Divided into one hundred cantos (more than fourteen thousand lines), the vivid scenes and sharply drawn characters of the surface narrative conceals a subtle allegorical compendium of the prevailing moral and scientific world view, with the pilgrim poet as a figure of Everyman.
The narrative’s three main sections follows the poet's imaginative journey from the "dark wood" in which he finds himself in middle age; through the nine circles of the damned in the Inferno and the rim of the mountainous wasteland of the Purgatorio, with the poet Vergil—a tribute to Italy's classical past—as his guide; to his final brief comprehension of God’s plan of justice in the heavenly Paradiso, aided by his beloved lady Beatrice.
Dante draws on a wealth of scriptural, patristic, classical, and medieval sources, as well as his own experiences, employing rich imagery and flexible vernacular language to infuse the work with the emotional and intellectual ardor of medieval Catholicism.
The 1321 Well-Poisoning Accusation and the Final Expulsion
- In 1321, Jews were falsely accused, along with lepers, of conspiring to poison wells at the behest of the Muslims of Granada.
- The accusation sparked widespread panic, leading to pogroms and mass executions across the kingdom.
- The French Crown responded by expelling the Jews once again, marking their final expulsion in the medieval period, though some gradually returned in later decades.
Impact and Legacy
- The repeated expulsions and recalls reflected the monarchy’s reliance on Jewish financial networks, balanced against popular and clerical hostility toward Jewish communities.

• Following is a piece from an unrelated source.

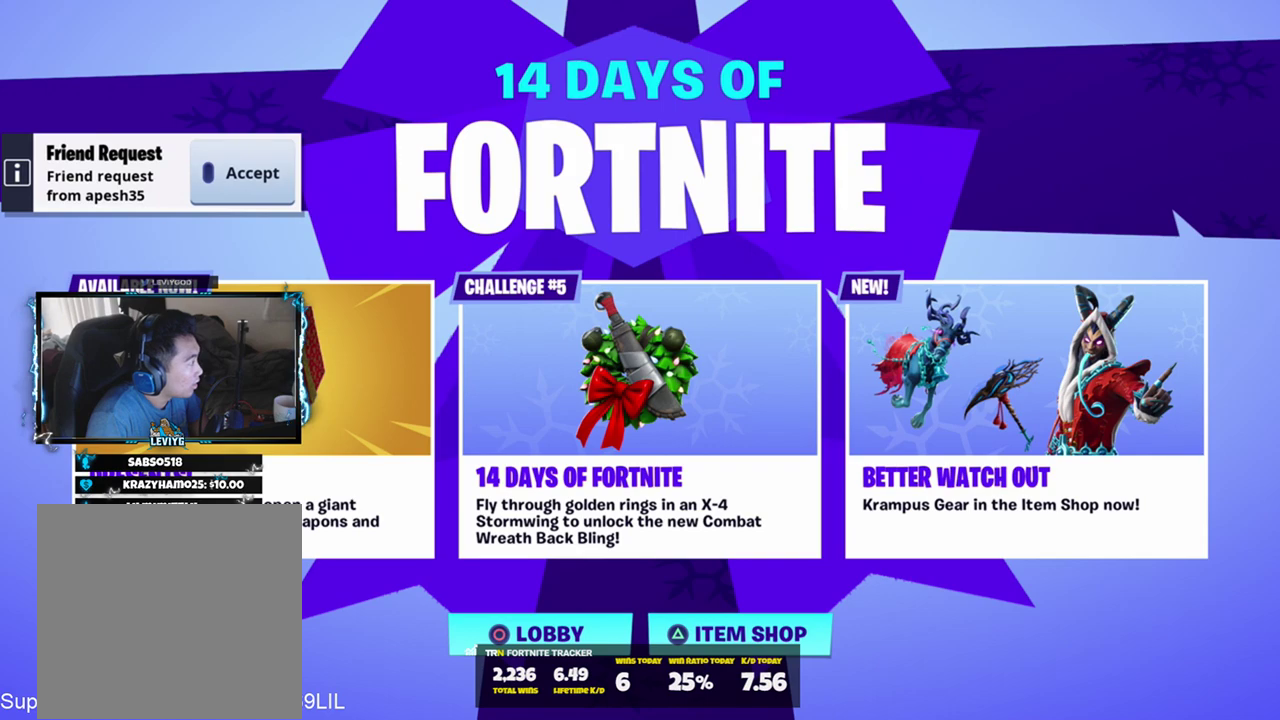
{"buttons": [], "left_stick": "center", "right_stick": "center", "events": []}
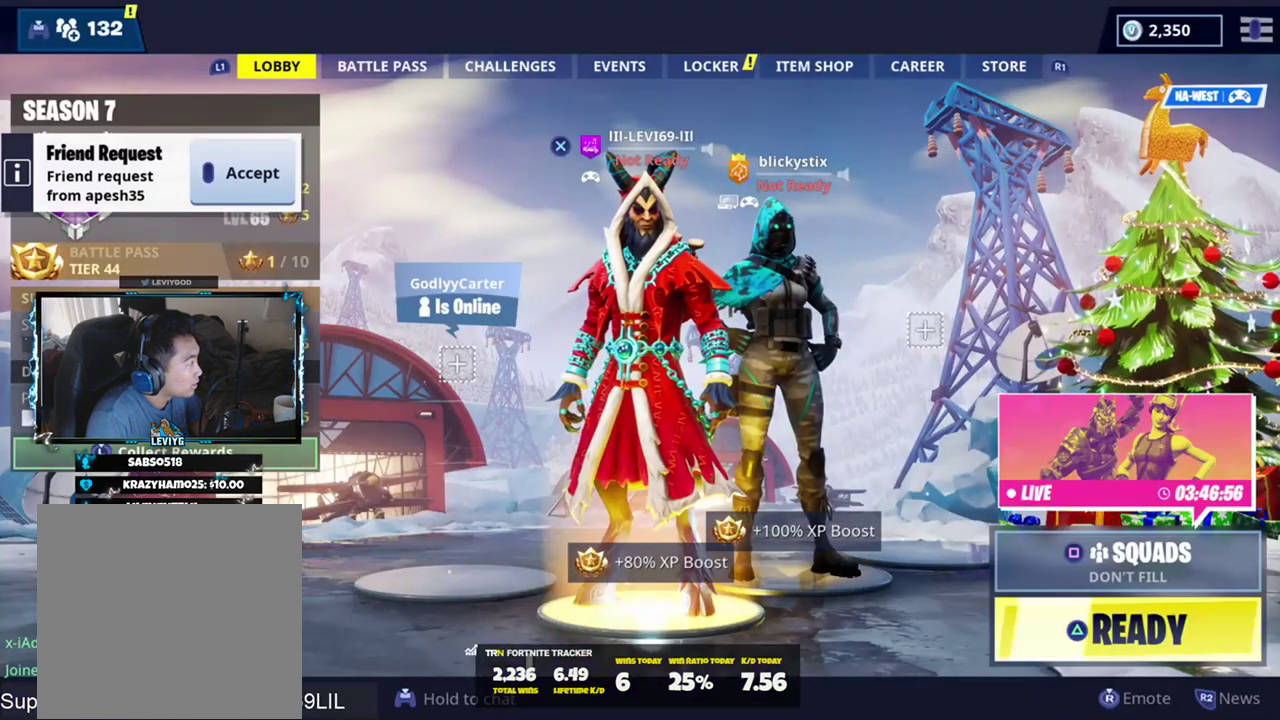
{"buttons": [], "left_stick": "center", "right_stick": "center", "events": []}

- The 1321 accusation demonstrated how scapegoating marginalized groups—in this case, Jews and lepers—was used as a means of deflecting political or economic tensions.
- This pattern set a precedent for later expulsions, such as the final removal of Jews from France under Charles VI in 1394.
The 1321 well-poisoning accusation was one of the most infamous anti-Jewish conspiracies of the Middle Ages, marking the end of Jewish presence in France until gradual readmission centuries later.
Louis finally wins the long, bitter German civil war with a decisive victory in the Battle of Mühldorf in 1322.
Frederick is captured there and imprisoned, but Pope John XXII, living in Avignon, intervenes, claiming the right to veto Louis’s election.
When Louis denies this right, John excommunicates him.
Stephen Kotroman, a vassal of the Hungarian king, had from 1287 to 1316 ruled a portion of Bosnia.
His son Stephen (Stjepan) Kotromanic in 1322 becomes the independent lord of all Bosnia.
Guido II da Polenta, the nephew of Lamberto I da Polenta, had acquired the lordship of Ravenna after the latter's death.
In 1316–1321 he was host of Dante Alighieri.
In 1322 he is named capitano del popolo of Bologna and leaves the government of Ravenna to his brother Rinaldo, who was archbishop of the city though without the Papal confirmation.
Ostasio I da Polenta, from the family line of Cervia, profited of the situation to kill Rinaldo and seize the power for himself.
Thomas, Earl of Lancaster—the son of Edmund Crouchback and Blanche of Artois— having led the baronial opposition to his cousin Edward II, had become England’s effective ruler by the time of Edward's decisive defeat at Bannockburn.
Edward recovers power, however, with the help of a new favorite, his chamberlain Hugh le Despenser.
Despenser, who has married a Clare and thereby gained control of Glamorgan on the Welsh border, becomes a target of the Marcher lords’ ire.
The Earl of Lancaster unites opposition against Despenser and maneuvers his exile.
Edward, furious, sends royal troops against the Marcher lords at Boroughbridge in 1322, defeating the rebel cavalry with dismounted men-at-arms and archers and afterwards executing Lancaster—whose title passes to his brother, Henry—and several of his associates.
Despenser returns to Edward’s side, and his allies help him to repeal the 1311 laws on the basis that they had been passed only by the nobles.